Stored records
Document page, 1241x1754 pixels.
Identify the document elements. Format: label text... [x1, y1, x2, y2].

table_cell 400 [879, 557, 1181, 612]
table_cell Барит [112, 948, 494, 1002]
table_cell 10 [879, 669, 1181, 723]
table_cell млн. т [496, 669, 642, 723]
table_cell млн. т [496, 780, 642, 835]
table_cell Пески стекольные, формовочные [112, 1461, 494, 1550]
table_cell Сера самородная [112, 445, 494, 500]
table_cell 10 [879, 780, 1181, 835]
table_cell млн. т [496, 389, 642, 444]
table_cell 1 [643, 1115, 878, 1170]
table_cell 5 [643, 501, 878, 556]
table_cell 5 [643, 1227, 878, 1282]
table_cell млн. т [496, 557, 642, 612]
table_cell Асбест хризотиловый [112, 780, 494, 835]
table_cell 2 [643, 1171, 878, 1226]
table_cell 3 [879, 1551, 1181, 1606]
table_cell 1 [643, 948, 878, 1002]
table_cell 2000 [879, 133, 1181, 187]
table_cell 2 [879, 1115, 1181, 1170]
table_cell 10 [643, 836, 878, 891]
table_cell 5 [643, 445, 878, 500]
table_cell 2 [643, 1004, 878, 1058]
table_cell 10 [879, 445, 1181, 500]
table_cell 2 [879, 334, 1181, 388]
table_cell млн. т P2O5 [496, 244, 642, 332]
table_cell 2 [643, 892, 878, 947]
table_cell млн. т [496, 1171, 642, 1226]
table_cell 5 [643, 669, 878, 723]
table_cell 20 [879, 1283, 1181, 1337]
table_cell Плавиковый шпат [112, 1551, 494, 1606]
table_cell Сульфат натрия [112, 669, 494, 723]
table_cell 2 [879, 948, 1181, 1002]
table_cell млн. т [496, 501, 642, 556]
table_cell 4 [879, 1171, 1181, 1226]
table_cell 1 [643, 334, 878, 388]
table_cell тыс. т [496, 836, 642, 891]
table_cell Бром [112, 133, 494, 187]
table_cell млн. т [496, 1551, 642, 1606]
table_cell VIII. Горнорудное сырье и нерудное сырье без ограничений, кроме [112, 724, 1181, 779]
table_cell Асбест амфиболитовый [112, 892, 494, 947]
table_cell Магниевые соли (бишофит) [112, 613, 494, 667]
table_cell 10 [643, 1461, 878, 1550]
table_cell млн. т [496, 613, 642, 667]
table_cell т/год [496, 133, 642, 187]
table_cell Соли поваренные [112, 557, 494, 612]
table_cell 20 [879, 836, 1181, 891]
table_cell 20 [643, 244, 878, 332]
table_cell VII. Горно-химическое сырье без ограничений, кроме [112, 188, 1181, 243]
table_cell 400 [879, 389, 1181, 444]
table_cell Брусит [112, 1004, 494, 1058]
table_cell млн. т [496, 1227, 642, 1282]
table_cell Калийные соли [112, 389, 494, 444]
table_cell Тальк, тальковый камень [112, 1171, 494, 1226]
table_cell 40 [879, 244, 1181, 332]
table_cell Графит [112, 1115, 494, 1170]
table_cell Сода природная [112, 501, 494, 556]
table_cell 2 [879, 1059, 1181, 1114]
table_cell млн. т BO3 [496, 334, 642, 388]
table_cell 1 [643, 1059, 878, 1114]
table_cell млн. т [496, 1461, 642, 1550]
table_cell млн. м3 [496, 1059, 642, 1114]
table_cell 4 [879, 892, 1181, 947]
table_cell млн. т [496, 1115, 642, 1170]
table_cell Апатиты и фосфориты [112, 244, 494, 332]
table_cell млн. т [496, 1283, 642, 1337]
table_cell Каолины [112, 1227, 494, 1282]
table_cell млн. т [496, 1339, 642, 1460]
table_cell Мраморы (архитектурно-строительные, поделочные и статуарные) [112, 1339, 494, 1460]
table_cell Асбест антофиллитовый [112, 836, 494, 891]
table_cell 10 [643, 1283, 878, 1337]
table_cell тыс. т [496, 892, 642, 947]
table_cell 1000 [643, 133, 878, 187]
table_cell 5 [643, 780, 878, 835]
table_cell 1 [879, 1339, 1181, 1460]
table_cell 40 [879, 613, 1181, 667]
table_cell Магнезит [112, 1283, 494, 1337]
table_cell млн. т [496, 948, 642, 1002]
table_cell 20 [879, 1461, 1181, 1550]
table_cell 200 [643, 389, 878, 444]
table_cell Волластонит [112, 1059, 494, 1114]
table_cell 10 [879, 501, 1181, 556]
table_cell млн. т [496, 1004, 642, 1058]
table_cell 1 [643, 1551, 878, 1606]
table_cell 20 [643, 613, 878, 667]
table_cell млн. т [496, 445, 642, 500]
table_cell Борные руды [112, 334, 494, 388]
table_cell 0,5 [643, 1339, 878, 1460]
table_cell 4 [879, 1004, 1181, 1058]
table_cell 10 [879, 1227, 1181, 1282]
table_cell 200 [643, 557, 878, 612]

◆ **Problem to work on**
Tell how many lines in the data hold the string "сырье". Only the number is wanted.

◆ **Exercise result**
2